## DESCRIPTION OF THE TASK
Pull each line containing "agrícolas" out of the data and copy it.

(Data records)
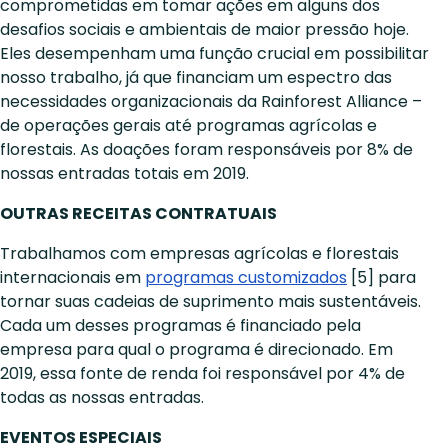
comprometidas em tomar ações em alguns dos
desafios sociais e ambientais de maior pressão hoje.
Eles desempenham uma função crucial em possibilitar
nosso trabalho, já que financiam um espectro das
necessidades organizacionais da Rainforest Alliance –
de operações gerais até programas agrícolas e
florestais. As doações foram responsáveis por 8% de
nossas entradas totais em 2019.
OUTRAS RECEITAS CONTRATUAIS
Trabalhamos com empresas agrícolas e florestais
internacionais em
programas customizados
[5] para
tornar suas cadeias de suprimento mais sustentáveis.
Cada um desses programas é financiado pela
empresa para qual o programa é direcionado. Em
2019, essa fonte de renda foi responsável por 4% de
todas as nossas entradas.
EVENTOS ESPECIAIS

## REPLY TO THE TASK
de operações gerais até programas agrícolas e
Trabalhamos com empresas agrícolas e florestais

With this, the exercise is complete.